Information Security: Are You Prepared to Answer Your Customers' Questions?
So, here it is - a question that has been on my mind since the very first time I saw my bank's name in the press, citing some sketchy details about a system compromise. I expected a phone call from someone working in the bank's super-mega-call center, reading from a script written by some marketing genius. Something to the tune of 'How sorry we are. We take our customer's security very seriously'.....blah, blah. You know the drill. Anyway, the call never came. Not even a form letter. I was kind of disappointed. I wanted to see how my bank reacted to this so-called compromise that the press was talking about.
Having been in this industry, I gave my bank benefit of doubt that they had appropriate monitoring practices in place, providing them with enough information to ascertain with confidence that my account was not among the ones that had been 'compromised.' Hence, no call! Not even a form letter clarifying what the press was talking about.
What if I walk over to the bank I have been with for the last number of years and ask them about a statement of their information security practices?
Well, that was then! This year alone I have received about a half-dozen notices either from my bank or some type of transaction-processing company they use. These notices range from 'We suspect a breach' to 'We take our customers security seriously' and everything in between. I doubt I am the only unfortunate customer to receive so many notifications from banking institutions. Rather, I am one of the hundreds of thousands of customers to receive such notifications.
So, here's the question I've had for years now (and the recent audit reports from the Government Accountability Office on the FDIC (FDIC Cited for Repeated Security Weaknesses) and the regional Federal Reserve Banks (Federal Reserve Banks Cited for Security Deficiencies) reminded me of my evil thoughts): What if I walk over to the bank I have been with for the last number of years and ask them about a statement of their information security practices?
I am not looking for a 'We take our customers security seriously' type statement.
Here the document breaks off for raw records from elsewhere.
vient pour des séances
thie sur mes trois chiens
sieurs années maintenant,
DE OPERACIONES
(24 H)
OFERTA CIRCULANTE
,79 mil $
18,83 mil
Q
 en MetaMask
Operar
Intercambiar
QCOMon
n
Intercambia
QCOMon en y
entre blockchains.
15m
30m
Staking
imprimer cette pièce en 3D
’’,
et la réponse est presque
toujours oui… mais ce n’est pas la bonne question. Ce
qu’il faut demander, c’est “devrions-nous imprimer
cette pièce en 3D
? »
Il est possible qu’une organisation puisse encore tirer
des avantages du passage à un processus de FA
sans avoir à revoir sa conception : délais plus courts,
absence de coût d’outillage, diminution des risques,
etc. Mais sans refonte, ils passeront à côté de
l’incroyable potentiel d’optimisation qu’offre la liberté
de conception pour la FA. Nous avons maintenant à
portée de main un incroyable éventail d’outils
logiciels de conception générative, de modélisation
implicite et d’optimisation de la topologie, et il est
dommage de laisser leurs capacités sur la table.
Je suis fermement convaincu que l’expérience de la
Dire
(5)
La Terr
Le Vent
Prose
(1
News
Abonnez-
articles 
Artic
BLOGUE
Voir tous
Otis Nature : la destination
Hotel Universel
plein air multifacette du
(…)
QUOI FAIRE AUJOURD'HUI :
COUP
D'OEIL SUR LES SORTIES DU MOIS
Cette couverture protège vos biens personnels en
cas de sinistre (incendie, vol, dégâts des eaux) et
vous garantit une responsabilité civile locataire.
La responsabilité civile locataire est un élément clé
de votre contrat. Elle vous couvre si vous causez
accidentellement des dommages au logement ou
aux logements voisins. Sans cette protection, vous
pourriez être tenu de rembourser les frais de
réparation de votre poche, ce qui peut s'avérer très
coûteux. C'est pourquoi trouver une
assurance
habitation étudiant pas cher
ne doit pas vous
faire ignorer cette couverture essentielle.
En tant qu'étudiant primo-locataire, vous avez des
I am thinking about seeking something akin to what a banking institution would ask of their third-party-service providers (TSPs) to assess the fitness of their information security program. Something material, something that shows due-diligence on my bank's part when it comes to protecting the information with which I have entrusted them with. I think of my bank as a service provider to my family. I am a customer. Shouldn't I have, as some of our marketing friends say, 'privileges' to inquire about the health of my information of which the banks are custodians?
During the past couple of weeks, we have heard some water-cooler discussions on some of the items noted in the GAO report during their audits of the FDIC and the regional Federal Reserve Banks. Yes, there is some work that needs to be done. There always is after an audit! The most interesting aspect of these audits, in light of the point I raised above, is that they are transparent. They provided us with information on what needs to be done at these agencies with regards to Information Security controls.
Back to wearing my banking customer hat for a moment - I want similar transparency, even if not to the same degree, from the banking institutions on the fitness of their information security practices.
So, there you have it. I have said it after thinking about it for years! When I said 'I want similar transparency....' I get a sense that I am not alone. I happen to be in the industry and understand the intricacies and the challenges of providing such information. An average customer doesn't, and they don't have to understand. It's only a matter of time, though, before we start fielding requests from customers about information security practices. It could be at the time they receive another notification from their bank, or the next time they read about a missing tape. 'We take our customers security seriously...' will be so1869 before we know it. It will be time for some hard facts.
Borrowing words from a banker friend of mine, 'The word banking is synonymous with trust.' Maintain this trust before it starts fading away.
Let me get back to work on re-building those friendships until I come up with some other crazy ideas.